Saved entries
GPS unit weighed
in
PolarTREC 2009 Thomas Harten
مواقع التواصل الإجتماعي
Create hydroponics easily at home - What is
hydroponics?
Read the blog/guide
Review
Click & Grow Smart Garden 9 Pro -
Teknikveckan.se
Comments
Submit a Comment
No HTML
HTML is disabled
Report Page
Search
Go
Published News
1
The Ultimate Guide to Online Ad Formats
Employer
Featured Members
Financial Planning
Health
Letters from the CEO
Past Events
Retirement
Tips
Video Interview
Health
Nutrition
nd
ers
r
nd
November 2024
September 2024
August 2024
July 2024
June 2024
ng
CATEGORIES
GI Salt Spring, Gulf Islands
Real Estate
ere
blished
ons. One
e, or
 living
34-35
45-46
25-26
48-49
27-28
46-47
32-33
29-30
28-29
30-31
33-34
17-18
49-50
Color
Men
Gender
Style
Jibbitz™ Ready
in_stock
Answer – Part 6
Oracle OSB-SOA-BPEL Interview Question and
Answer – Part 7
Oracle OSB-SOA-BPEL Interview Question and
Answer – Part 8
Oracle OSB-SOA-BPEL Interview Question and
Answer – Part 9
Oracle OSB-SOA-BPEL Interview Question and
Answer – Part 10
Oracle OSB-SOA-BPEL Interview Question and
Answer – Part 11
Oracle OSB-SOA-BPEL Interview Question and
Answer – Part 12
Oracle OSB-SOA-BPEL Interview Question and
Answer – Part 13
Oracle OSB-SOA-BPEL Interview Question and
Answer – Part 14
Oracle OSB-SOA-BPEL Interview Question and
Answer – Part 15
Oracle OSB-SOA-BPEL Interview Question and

→ WORK INSTRUCTION: Gather each line in these records that contains the string "Answer".

→ RESULT BELOW:
Answer – Part 6
Answer – Part 7
Answer – Part 8
Answer – Part 9
Answer – Part 10
Answer – Part 11
Answer – Part 12
Answer – Part 13
Answer – Part 14
Answer – Part 15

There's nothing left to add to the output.